#### What to do
State, as a single number, how many lines in the data below contain "lunak".

================================

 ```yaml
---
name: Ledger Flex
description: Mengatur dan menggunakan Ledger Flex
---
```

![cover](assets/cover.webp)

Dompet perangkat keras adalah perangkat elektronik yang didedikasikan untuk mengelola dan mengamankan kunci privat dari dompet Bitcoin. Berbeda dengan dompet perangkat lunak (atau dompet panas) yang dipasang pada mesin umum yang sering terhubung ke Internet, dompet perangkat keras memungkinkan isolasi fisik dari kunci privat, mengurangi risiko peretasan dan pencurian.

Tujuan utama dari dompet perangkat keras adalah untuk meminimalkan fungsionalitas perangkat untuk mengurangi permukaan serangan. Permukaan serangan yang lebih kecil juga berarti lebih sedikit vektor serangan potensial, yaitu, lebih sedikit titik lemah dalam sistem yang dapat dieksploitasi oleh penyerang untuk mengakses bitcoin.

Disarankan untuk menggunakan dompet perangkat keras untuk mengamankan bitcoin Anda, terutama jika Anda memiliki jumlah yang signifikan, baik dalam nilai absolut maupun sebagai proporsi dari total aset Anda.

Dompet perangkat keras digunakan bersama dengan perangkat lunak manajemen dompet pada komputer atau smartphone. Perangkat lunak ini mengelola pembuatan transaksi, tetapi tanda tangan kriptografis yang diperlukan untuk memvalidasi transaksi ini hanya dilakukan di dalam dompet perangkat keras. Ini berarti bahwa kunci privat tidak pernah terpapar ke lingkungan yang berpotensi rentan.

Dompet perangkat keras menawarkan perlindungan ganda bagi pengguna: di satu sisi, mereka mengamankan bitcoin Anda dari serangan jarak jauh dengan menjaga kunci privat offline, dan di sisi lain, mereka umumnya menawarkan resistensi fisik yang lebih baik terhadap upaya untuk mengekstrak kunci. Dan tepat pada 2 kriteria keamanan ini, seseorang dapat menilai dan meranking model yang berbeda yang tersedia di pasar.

================================

#### Response to this task
2